----- Supplied material

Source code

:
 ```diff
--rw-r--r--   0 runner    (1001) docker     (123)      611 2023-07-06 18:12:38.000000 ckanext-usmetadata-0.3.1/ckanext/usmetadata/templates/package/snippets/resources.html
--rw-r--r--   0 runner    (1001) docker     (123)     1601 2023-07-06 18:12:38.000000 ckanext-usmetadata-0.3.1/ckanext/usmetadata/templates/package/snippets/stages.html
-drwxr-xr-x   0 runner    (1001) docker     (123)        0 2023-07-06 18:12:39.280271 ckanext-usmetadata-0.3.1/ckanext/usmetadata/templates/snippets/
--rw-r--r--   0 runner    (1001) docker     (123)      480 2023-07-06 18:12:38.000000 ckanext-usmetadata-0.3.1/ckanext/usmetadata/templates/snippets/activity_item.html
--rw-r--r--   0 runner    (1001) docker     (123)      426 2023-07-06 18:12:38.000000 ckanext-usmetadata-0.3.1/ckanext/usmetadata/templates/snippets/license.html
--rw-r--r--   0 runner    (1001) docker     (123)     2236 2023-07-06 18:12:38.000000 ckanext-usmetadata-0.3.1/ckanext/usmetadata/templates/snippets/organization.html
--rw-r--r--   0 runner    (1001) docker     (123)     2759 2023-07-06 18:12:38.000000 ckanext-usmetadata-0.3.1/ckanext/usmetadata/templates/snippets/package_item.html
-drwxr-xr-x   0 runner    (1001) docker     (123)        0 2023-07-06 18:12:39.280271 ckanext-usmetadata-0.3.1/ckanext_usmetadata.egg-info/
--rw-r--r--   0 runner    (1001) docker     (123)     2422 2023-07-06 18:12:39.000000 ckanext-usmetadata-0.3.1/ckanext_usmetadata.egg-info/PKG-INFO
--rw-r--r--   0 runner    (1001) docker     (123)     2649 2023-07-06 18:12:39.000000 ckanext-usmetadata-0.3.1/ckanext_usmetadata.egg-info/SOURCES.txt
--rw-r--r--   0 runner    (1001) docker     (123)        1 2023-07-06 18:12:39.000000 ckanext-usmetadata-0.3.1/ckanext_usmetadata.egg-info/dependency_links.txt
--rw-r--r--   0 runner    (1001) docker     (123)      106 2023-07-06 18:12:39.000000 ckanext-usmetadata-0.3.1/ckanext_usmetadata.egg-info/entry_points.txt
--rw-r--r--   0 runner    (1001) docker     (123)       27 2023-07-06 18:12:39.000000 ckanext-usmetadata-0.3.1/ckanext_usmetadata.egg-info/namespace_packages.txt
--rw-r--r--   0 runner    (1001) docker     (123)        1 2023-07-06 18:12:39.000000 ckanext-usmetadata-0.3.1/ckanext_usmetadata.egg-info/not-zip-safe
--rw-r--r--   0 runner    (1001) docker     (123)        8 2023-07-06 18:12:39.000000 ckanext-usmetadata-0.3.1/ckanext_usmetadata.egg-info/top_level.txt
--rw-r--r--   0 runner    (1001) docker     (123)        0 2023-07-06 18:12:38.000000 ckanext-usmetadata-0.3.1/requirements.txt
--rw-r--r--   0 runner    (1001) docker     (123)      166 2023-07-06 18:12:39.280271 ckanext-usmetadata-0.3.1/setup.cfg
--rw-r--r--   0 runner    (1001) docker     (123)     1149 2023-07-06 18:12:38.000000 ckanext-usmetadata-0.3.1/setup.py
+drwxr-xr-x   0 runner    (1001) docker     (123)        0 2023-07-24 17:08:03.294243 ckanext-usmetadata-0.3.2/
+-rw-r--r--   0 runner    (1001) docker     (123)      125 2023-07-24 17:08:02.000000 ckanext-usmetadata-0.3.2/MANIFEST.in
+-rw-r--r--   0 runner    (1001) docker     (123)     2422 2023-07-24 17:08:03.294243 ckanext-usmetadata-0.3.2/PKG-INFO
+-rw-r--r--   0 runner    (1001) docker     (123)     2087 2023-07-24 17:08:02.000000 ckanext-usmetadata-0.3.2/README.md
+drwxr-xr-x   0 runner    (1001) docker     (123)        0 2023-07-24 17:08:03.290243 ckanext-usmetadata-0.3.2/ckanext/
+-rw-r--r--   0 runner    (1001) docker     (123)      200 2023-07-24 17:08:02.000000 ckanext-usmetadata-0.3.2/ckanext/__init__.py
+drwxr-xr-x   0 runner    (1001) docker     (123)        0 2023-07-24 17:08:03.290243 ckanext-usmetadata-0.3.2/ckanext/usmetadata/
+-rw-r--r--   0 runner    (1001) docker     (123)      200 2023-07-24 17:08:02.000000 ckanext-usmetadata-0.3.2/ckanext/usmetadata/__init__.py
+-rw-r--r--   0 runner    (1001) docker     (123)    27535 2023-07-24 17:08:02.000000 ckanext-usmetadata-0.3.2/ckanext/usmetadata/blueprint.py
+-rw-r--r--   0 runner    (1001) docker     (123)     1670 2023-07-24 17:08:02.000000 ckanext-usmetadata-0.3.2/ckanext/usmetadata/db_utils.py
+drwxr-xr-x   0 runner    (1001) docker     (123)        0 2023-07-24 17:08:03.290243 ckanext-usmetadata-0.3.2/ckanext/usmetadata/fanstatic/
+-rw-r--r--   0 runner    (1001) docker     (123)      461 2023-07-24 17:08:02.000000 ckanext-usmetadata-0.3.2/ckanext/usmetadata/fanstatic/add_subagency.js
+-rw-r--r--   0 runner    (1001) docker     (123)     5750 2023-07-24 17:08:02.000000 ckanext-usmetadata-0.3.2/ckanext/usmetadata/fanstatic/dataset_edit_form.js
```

----------

Please copy each record shown above exactly.

--- Solution below ---
Source code

:
 ```diff
--rw-r--r--   0 runner    (1001) docker     (123)      611 2023-07-06 18:12:38.000000 ckanext-usmetadata-0.3.1/ckanext/usmetadata/templates/package/snippets/resources.html
--rw-r--r--   0 runner    (1001) docker     (123)     1601 2023-07-06 18:12:38.000000 ckanext-usmetadata-0.3.1/ckanext/usmetadata/templates/package/snippets/stages.html
-drwxr-xr-x   0 runner    (1001) docker     (123)        0 2023-07-06 18:12:39.280271 ckanext-usmetadata-0.3.1/ckanext/usmetadata/templates/snippets/
--rw-r--r--   0 runner    (1001) docker     (123)      480 2023-07-06 18:12:38.000000 ckanext-usmetadata-0.3.1/ckanext/usmetadata/templates/snippets/activity_item.html
--rw-r--r--   0 runner    (1001) docker     (123)      426 2023-07-06 18:12:38.000000 ckanext-usmetadata-0.3.1/ckanext/usmetadata/templates/snippets/license.html
--rw-r--r--   0 runner    (1001) docker     (123)     2236 2023-07-06 18:12:38.000000 ckanext-usmetadata-0.3.1/ckanext/usmetadata/templates/snippets/organization.html
--rw-r--r--   0 runner    (1001) docker     (123)     2759 2023-07-06 18:12:38.000000 ckanext-usmetadata-0.3.1/ckanext/usmetadata/templates/snippets/package_item.html
-drwxr-xr-x   0 runner    (1001) docker     (123)        0 2023-07-06 18:12:39.280271 ckanext-usmetadata-0.3.1/ckanext_usmetadata.egg-info/
--rw-r--r--   0 runner    (1001) docker     (123)     2422 2023-07-06 18:12:39.000000 ckanext-usmetadata-0.3.1/ckanext_usmetadata.egg-info/PKG-INFO
--rw-r--r--   0 runner    (1001) docker     (123)     2649 2023-07-06 18:12:39.000000 ckanext-usmetadata-0.3.1/ckanext_usmetadata.egg-info/SOURCES.txt
--rw-r--r--   0 runner    (1001) docker     (123)        1 2023-07-06 18:12:39.000000 ckanext-usmetadata-0.3.1/ckanext_usmetadata.egg-info/dependency_links.txt
--rw-r--r--   0 runner    (1001) docker     (123)      106 2023-07-06 18:12:39.000000 ckanext-usmetadata-0.3.1/ckanext_usmetadata.egg-info/entry_points.txt
--rw-r--r--   0 runner    (1001) docker     (123)       27 2023-07-06 18:12:39.000000 ckanext-usmetadata-0.3.1/ckanext_usmetadata.egg-info/namespace_packages.txt
--rw-r--r--   0 runner    (1001) docker     (123)        1 2023-07-06 18:12:39.000000 ckanext-usmetadata-0.3.1/ckanext_usmetadata.egg-info/not-zip-safe
--rw-r--r--   0 runner    (1001) docker     (123)        8 2023-07-06 18:12:39.000000 ckanext-usmetadata-0.3.1/ckanext_usmetadata.egg-info/top_level.txt
--rw-r--r--   0 runner    (1001) docker     (123)        0 2023-07-06 18:12:38.000000 ckanext-usmetadata-0.3.1/requirements.txt
--rw-r--r--   0 runner    (1001) docker     (123)      166 2023-07-06 18:12:39.280271 ckanext-usmetadata-0.3.1/setup.cfg
--rw-r--r--   0 runner    (1001) docker     (123)     1149 2023-07-06 18:12:38.000000 ckanext-usmetadata-0.3.1/setup.py
+drwxr-xr-x   0 runner    (1001) docker     (123)        0 2023-07-24 17:08:03.294243 ckanext-usmetadata-0.3.2/
+-rw-r--r--   0 runner    (1001) docker     (123)      125 2023-07-24 17:08:02.000000 ckanext-usmetadata-0.3.2/MANIFEST.in
+-rw-r--r--   0 runner    (1001) docker     (123)     2422 2023-07-24 17:08:03.294243 ckanext-usmetadata-0.3.2/PKG-INFO
+-rw-r--r--   0 runner    (1001) docker     (123)     2087 2023-07-24 17:08:02.000000 ckanext-usmetadata-0.3.2/README.md
+drwxr-xr-x   0 runner    (1001) docker     (123)        0 2023-07-24 17:08:03.290243 ckanext-usmetadata-0.3.2/ckanext/
+-rw-r--r--   0 runner    (1001) docker     (123)      200 2023-07-24 17:08:02.000000 ckanext-usmetadata-0.3.2/ckanext/__init__.py
+drwxr-xr-x   0 runner    (1001) docker     (123)        0 2023-07-24 17:08:03.290243 ckanext-usmetadata-0.3.2/ckanext/usmetadata/
+-rw-r--r--   0 runner    (1001) docker     (123)      200 2023-07-24 17:08:02.000000 ckanext-usmetadata-0.3.2/ckanext/usmetadata/__init__.py
+-rw-r--r--   0 runner    (1001) docker     (123)    27535 2023-07-24 17:08:02.000000 ckanext-usmetadata-0.3.2/ckanext/usmetadata/blueprint.py
+-rw-r--r--   0 runner    (1001) docker     (123)     1670 2023-07-24 17:08:02.000000 ckanext-usmetadata-0.3.2/ckanext/usmetadata/db_utils.py
+drwxr-xr-x   0 runner    (1001) docker     (123)        0 2023-07-24 17:08:03.290243 ckanext-usmetadata-0.3.2/ckanext/usmetadata/fanstatic/
+-rw-r--r--   0 runner    (1001) docker     (123)      461 2023-07-24 17:08:02.000000 ckanext-usmetadata-0.3.2/ckanext/usmetadata/fanstatic/add_subagency.js
+-rw-r--r--   0 runner    (1001) docker     (123)     5750 2023-07-24 17:08:02.000000 ckanext-usmetadata-0.3.2/ckanext/usmetadata/fanstatic/dataset_edit_form.js
```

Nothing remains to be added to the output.